A few things about the Weiss article. First, the title of the document as a consensus curriculum is not really accurate. What the article provides is a series of responses to a number of questions asked to residency training directors. The information was used as a basis for the creation of a curriculum, not presented in the manuscript. What it does present is some sort of moment-in-time snapshot of what the training directors were doing at the time of the survey (2009). Basically (as pointed out in the editorial) they were providing some sort of didactic program 1 hour a month throughout the 4 year residency on topics that include: Quality Assurance, accreditation and regulation, test validation, risk, and some cost issues like accounting and purchasing. The number one tool was being involved in either a real or mock accreditation. Some of the residents had a period of a month or so as a “Junior Laboratory Director”.

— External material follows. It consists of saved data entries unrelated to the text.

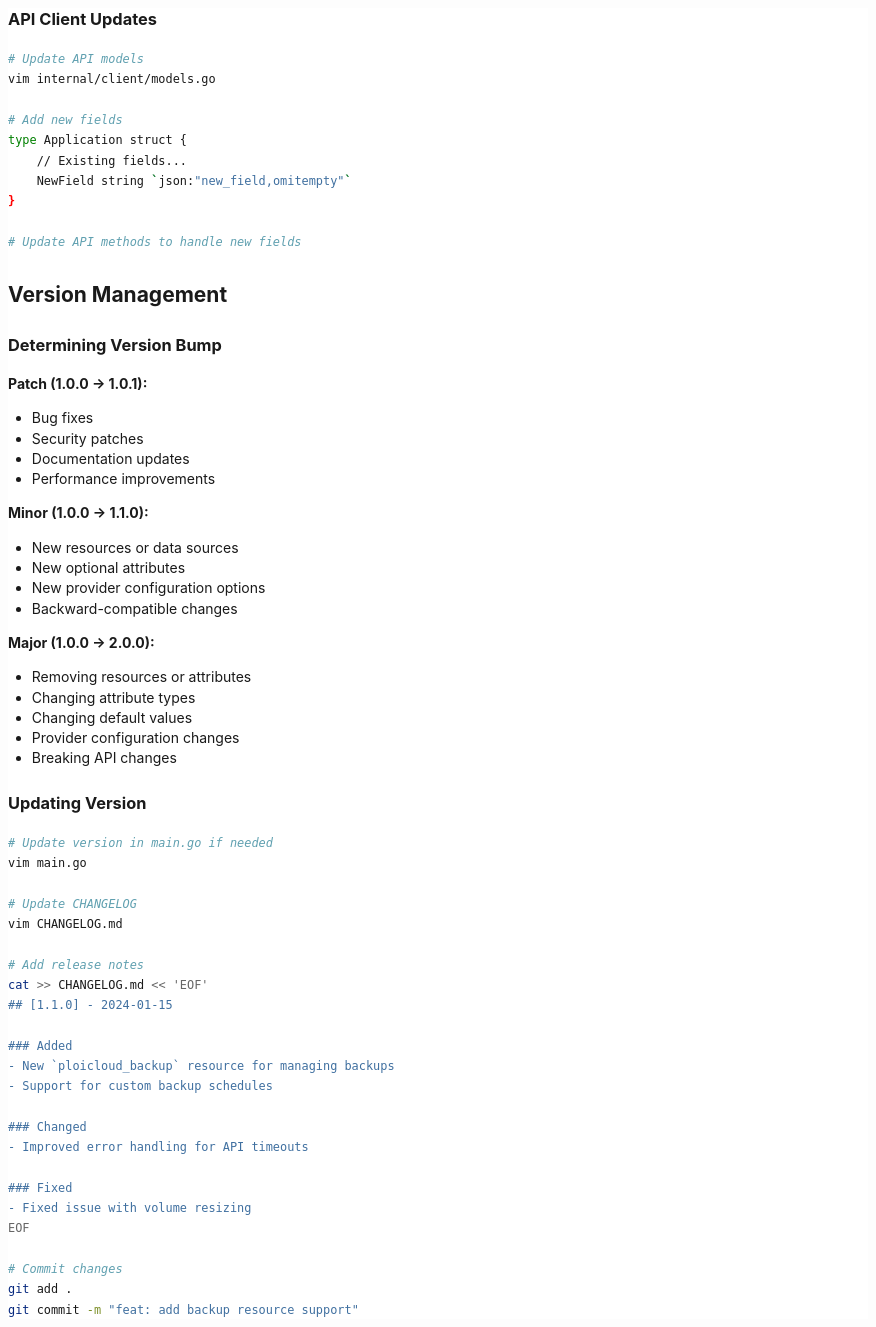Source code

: ### API Client Updates

```bash
# Update API models
vim internal/client/models.go

# Add new fields
type Application struct {
    // Existing fields...
    NewField string `json:"new_field,omitempty"`
}

# Update API methods to handle new fields
```

## Version Management

### Determining Version Bump

**Patch (1.0.0 → 1.0.1):**
- Bug fixes
- Security patches
- Documentation updates
- Performance improvements

**Minor (1.0.0 → 1.1.0):**
- New resources or data sources
- New optional attributes
- New provider configuration options
- Backward-compatible changes

**Major (1.0.0 → 2.0.0):**
- Removing resources or attributes
- Changing attribute types
- Changing default values
- Provider configuration changes
- Breaking API changes

### Updating Version

```bash
# Update version in main.go if needed
vim main.go

# Update CHANGELOG
vim CHANGELOG.md

# Add release notes
cat >> CHANGELOG.md << 'EOF'
## [1.1.0] - 2024-01-15

### Added
- New `ploicloud_backup` resource for managing backups
- Support for custom backup schedules

### Changed
- Improved error handling for API timeouts

### Fixed
- Fixed issue with volume resizing
EOF

# Commit changes
git add .
git commit -m "feat: add backup resource support"
```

I think it would be fair to say that the editorial presented this month was not particularly impressed, based upon the combination of the results of the survey and his own considerable experiences. From my own experiences, I get his point.

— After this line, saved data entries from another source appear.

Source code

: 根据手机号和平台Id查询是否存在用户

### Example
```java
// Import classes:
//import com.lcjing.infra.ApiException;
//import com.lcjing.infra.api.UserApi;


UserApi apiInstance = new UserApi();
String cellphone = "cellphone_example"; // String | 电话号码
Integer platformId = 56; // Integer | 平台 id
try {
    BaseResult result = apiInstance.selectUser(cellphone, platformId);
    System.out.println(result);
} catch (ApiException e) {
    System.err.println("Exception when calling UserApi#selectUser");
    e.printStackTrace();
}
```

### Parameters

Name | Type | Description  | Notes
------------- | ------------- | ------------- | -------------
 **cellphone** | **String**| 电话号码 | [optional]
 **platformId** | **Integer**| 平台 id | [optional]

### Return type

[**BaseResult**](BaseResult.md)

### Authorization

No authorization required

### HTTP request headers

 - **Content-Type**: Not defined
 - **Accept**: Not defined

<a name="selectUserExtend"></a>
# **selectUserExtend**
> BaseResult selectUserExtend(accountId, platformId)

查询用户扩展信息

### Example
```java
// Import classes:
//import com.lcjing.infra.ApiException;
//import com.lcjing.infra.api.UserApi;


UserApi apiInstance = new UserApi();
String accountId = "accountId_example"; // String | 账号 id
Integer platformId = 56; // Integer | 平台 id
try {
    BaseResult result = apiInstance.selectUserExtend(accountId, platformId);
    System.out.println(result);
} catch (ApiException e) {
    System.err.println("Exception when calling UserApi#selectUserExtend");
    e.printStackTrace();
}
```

It is really tough to create a sustained, effective, measureable program to train medical laboratory residents in the skills they will need to be effective leaders and managers for laboratory Quality, at least in today. From my experience, most laboratory physicians have at best a rudimentary foundation of Quality, and are scarcely in a position to be effective educators or mentors. For many (maybe most), Quality begins and ends with writing SOPs and doing a quick preparation for accreditation. Throw in a side-by-side evaluation as part of test-validation, and that is about it. They are hardly in a position to convey topics like understanding the foundations or application of standardization, or approaching continual monitoring for error and improvement, or developing Quality policies and objectives, or working with Quality Partners. Quality Indicators include turn-around-time and temperature charts, and little else. Their laboratory is first, foremost, and only a technical operational center.
Having personally been involved in resident training from a variety of aspects, I understand the problem. The reality is that Quality Management is related to, but very different from the traditional disciplines within laboratory medicine, and all adult learners tend to be attracted to the topics that interest them, and tend away from the topics that don’t. Trying to teach Medical Microbiology to a person interested in Clinical Chemistry is a challenge and try to teach either of those to a person interested only in tissue pathology is even worse. Talking about laboratory safety or laboratory quality to a person focused elsewhere is a lot like being a dental patient or going to a classical music concert if your tastes run more to medal and rock. While there are some folks interested, most are not and requiring them to be there is deadly.
What I have been doing is creating a knowledge core that looks at the quality in a historical and academic perspective and trace the links between poor quality and laboratory error. We talk about defining core beliefs into a Quality Policy and how that policy can become a driver of action. We talk about Quality Partners and try to stress the point that proficiency testing and accreditation are tools that let you learn what you are doing well, and importantly what you are not doing well, so that you can develop a plan to improve. We talk about using Quality Indicators (including monitoring complaints) and Internal Audits to your advantage. And then we stop. Four sessions (maybe 6 hours) and out.
For those that are focused elsewhere, they have some core knowledge which they can use or not use as they go forward. For those for whom Quality is an interesting topic we provide our extended 20-week on-line course in Quality Management (Each year we get 2 -3). And for those with advanced interest, there will be advanced opportunities at the Masters and PhD level for those that are sufficiently interested that they seek academic and research fulfillment.
To address Michael Laposata’s question of “what skill set are we trying to impart?” the answer is to discover their level of interest and how they as adult learners can optimise to their personal advantage.